Human beings have been always fascinated by infinity. From ancient Greece, philosophers and mathematicians have studied its nature and been bewildered by the paradoxes that defy its rational comprehension. In medieval times, infinity was thought of as the ultimate attribute of God, and as such totally unassailable to humans. But a new mathematical theory of the infinite, the calculus of Leibniz and Newton, was precisely what made possible the birth of modern science. Mathematical Analysis, a symphony of the infinite according to Hilbert, was at the heart of critical developments in Physics during the nineteenth century, and up to the present day.
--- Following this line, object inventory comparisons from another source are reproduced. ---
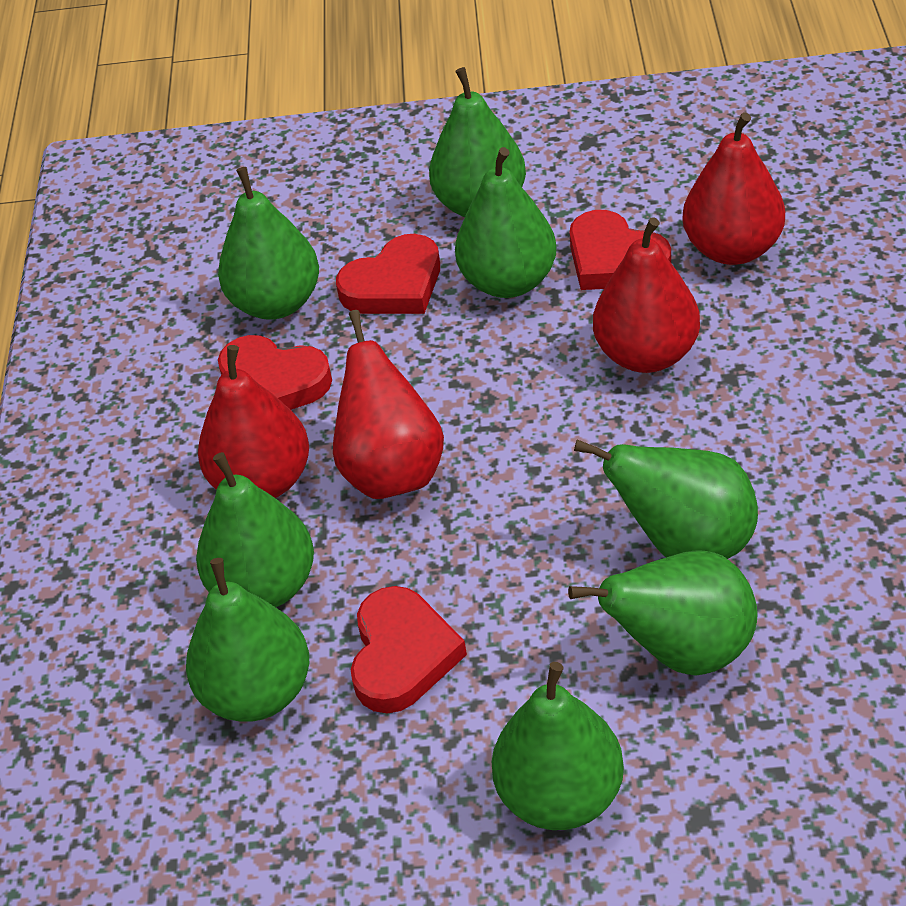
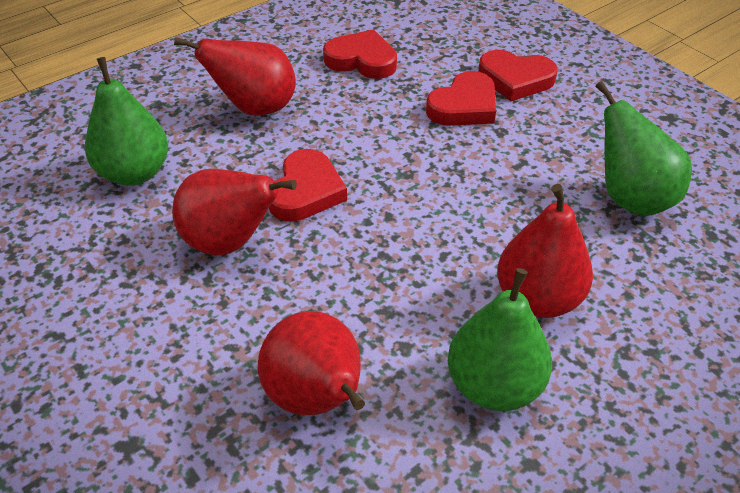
green pear: 8 -> 3

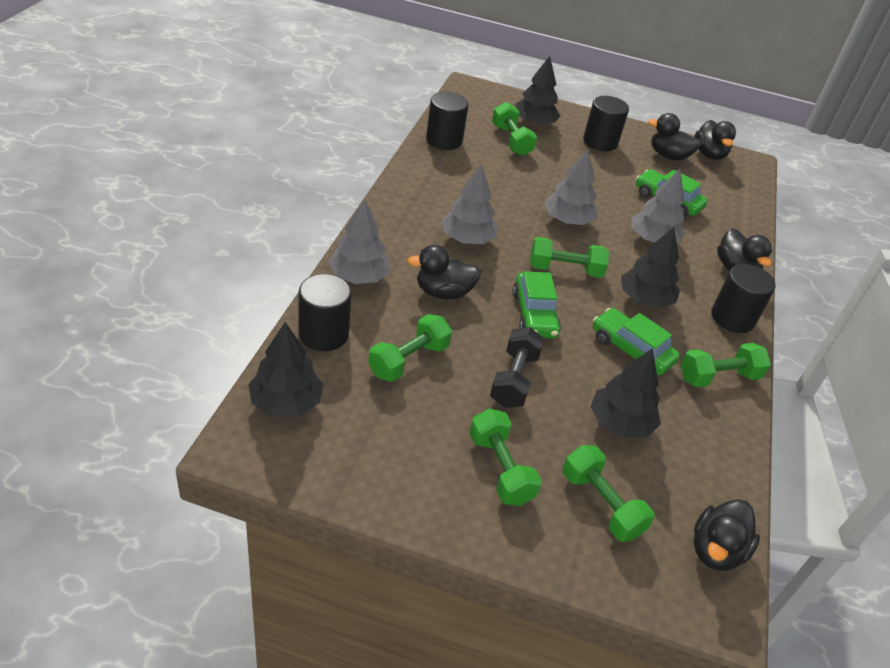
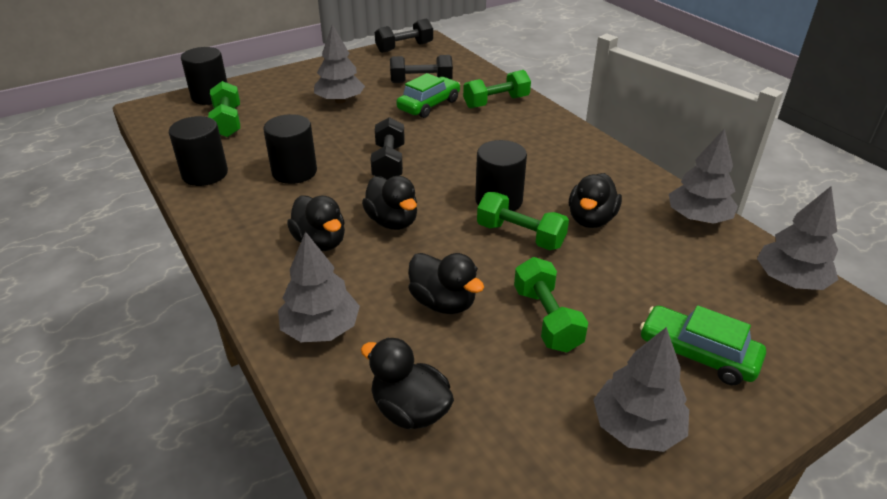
black dumbbell: 1 -> 3
black tree: 4 -> 0
green car: 3 -> 2
green dumbbell: 6 -> 4
grey tree: 4 -> 5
At the turn of the twentieth century, following the dramatic discoveries of Cantor on transfinite numbers -- the first true investigation of the infinite realm -- it became possible, and necessary, to establish a purely mathematical theory of infinity. This was achieved by Zermelo, Fraenkel, Gödel, von Neumann, and others, culminating in the current ZFC system of modern set theory.
As an extremely general theory, whose objects of study are the abstract infinite sets, ZFC serves as the standard foundation of mathematics, and therefore has great significance for all of science. Set-theoretical research has been a continuous source of original ideas and results, as well as of deep and highly technical tools that are now finding applications in many areas of mathematics, computation, and even natural and social sciences. This is the golden age of set theory. Major breakthroughs have been made recently and new ones are expected.
The main objective of the Programme is to stimulate the exchange of ideas among researchers pursuing different approaches to infinity: mathematical, philosophical, and computational. Its aim is to promote cooperation at European and international levels, scientific mobility and integration of national activities and groups with complementary backgrounds and expertise, and training of young researchers.